• What this task involves:
Set out the lines as a Markdown table with two columns, "No." and "Text", leaving out any blank lines. Begin at the first line and go on through the line with "s Brillante de la Historia: 5", including that line.

• Data records:
--- START ---
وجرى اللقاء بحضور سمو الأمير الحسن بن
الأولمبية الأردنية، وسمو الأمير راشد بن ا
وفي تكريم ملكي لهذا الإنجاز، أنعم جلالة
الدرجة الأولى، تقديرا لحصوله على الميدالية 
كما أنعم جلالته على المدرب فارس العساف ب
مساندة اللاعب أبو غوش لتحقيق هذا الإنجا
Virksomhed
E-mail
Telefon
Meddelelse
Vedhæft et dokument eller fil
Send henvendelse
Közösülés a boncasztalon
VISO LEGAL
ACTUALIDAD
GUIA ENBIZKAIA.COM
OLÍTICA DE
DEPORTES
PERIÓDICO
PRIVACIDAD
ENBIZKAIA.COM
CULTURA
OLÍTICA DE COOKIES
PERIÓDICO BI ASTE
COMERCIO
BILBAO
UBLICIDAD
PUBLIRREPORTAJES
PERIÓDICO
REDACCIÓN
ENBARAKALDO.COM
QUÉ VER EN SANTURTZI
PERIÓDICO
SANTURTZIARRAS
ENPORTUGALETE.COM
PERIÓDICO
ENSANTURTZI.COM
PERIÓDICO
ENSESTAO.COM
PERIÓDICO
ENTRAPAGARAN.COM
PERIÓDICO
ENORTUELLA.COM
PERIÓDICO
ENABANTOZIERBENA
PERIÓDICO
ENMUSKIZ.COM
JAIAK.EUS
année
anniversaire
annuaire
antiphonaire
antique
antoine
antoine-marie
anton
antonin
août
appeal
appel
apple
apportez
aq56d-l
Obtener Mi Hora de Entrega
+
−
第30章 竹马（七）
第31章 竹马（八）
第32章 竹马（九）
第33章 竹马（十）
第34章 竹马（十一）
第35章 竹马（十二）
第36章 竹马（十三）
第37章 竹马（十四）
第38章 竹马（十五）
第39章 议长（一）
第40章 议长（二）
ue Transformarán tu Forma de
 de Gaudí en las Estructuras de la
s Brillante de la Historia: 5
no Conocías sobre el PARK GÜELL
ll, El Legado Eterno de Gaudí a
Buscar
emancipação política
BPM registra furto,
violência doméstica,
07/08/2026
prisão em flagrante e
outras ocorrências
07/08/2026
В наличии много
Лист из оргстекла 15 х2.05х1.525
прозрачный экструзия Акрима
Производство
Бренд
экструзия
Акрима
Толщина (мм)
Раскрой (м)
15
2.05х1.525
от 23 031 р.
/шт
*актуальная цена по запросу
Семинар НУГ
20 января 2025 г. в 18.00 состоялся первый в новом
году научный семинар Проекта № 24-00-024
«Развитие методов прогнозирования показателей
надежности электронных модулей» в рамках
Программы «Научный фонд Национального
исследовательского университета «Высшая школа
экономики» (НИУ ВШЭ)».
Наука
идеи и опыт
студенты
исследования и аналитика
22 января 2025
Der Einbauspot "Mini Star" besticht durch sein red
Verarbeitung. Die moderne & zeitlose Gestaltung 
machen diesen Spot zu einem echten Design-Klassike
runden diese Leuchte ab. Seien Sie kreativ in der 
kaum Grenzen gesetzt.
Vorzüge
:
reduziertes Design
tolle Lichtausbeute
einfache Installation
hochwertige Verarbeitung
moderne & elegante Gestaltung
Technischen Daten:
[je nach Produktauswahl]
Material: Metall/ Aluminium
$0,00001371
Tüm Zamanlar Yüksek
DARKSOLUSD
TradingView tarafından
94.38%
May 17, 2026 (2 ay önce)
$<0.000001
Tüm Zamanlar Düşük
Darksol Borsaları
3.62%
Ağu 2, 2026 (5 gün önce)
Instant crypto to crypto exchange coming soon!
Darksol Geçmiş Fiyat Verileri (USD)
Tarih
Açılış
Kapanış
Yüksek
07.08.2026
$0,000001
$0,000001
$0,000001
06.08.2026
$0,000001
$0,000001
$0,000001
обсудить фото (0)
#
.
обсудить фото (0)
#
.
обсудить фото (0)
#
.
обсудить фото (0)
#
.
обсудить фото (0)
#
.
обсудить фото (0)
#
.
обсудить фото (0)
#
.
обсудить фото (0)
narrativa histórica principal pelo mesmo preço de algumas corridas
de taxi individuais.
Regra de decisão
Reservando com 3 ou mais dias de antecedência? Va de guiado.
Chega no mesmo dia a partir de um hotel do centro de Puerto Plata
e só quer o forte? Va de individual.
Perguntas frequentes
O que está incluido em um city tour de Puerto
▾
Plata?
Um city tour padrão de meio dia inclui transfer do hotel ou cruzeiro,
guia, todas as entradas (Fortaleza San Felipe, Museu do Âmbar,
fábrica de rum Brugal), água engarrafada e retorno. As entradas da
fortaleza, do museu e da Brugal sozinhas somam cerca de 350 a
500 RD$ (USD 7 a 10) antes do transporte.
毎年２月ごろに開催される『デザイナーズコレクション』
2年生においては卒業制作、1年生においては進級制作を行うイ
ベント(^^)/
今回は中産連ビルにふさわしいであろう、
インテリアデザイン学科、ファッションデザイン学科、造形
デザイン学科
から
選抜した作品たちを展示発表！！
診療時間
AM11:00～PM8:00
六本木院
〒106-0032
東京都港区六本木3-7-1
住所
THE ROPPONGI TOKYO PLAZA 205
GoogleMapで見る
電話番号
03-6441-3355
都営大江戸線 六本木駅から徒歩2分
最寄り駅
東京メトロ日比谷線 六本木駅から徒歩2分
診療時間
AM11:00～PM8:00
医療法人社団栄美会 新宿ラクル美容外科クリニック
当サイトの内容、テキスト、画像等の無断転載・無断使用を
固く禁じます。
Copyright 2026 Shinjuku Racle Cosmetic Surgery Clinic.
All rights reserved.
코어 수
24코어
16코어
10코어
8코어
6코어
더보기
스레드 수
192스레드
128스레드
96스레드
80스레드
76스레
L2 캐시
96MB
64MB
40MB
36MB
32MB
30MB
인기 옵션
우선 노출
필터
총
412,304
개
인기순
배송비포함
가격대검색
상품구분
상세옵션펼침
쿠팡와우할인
--- END ---
• Solution for this exercise:
| No. | Text |
|---|---|
| 1 | وجرى اللقاء بحضور سمو الأمير الحسن بن |
| 2 | الأولمبية الأردنية، وسمو الأمير راشد بن ا |
| 3 | وفي تكريم ملكي لهذا الإنجاز، أنعم جلالة |
| 4 | الدرجة الأولى، تقديرا لحصوله على الميدالية  |
| 5 | كما أنعم جلالته على المدرب فارس العساف ب |
| 6 | مساندة اللاعب أبو غوش لتحقيق هذا الإنجا |
| 7 | Virksomhed |
| 8 | E-mail |
| 9 | Telefon |
| 10 | Meddelelse |
| 11 | Vedhæft et dokument eller fil |
| 12 | Send henvendelse |
| 13 | Közösülés a boncasztalon |
| 14 | VISO LEGAL |
| 15 | ACTUALIDAD |
| 16 | GUIA ENBIZKAIA.COM |
| 17 | OLÍTICA DE |
| 18 | DEPORTES |
| 19 | PERIÓDICO |
| 20 | PRIVACIDAD |
| 21 | ENBIZKAIA.COM |
| 22 | CULTURA |
| 23 | OLÍTICA DE COOKIES |
| 24 | PERIÓDICO BI ASTE |
| 25 | COMERCIO |
| 26 | BILBAO |
| 27 | UBLICIDAD |
| 28 | PUBLIRREPORTAJES |
| 29 | PERIÓDICO |
| 30 | REDACCIÓN |
| 31 | ENBARAKALDO.COM |
| 32 | QUÉ VER EN SANTURTZI |
| 33 | PERIÓDICO |
| 34 | SANTURTZIARRAS |
| 35 | ENPORTUGALETE.COM |
| 36 | PERIÓDICO |
| 37 | ENSANTURTZI.COM |
| 38 | PERIÓDICO |
| 39 | ENSESTAO.COM |
| 40 | PERIÓDICO |
| 41 | ENTRAPAGARAN.COM |
| 42 | PERIÓDICO |
| 43 | ENORTUELLA.COM |
| 44 | PERIÓDICO |
| 45 | ENABANTOZIERBENA |
| 46 | PERIÓDICO |
| 47 | ENMUSKIZ.COM |
| 48 | JAIAK.EUS |
| 49 | année |
| 50 | anniversaire |
| 51 | annuaire |
| 52 | antiphonaire |
| 53 | antique |
| 54 | antoine |
| 55 | antoine-marie |
| 56 | anton |
| 57 | antonin |
| 58 | août |
| 59 | appeal |
| 60 | appel |
| 61 | apple |
| 62 | apportez |
| 63 | aq56d-l |
| 64 | Obtener Mi Hora de Entrega |
| 65 | + |
| 66 | − |
| 67 | 第30章 竹马（七） |
| 68 | 第31章 竹马（八） |
| 69 | 第32章 竹马（九） |
| 70 | 第33章 竹马（十） |
| 71 | 第34章 竹马（十一） |
| 72 | 第35章 竹马（十二） |
| 73 | 第36章 竹马（十三） |
| 74 | 第37章 竹马（十四） |
| 75 | 第38章 竹马（十五） |
| 76 | 第39章 议长（一） |
| 77 | 第40章 议长（二） |
| 78 | ue Transformarán tu Forma de |
| 79 |  de Gaudí en las Estructuras de la |
| 80 | s Brillante de la Historia: 5 |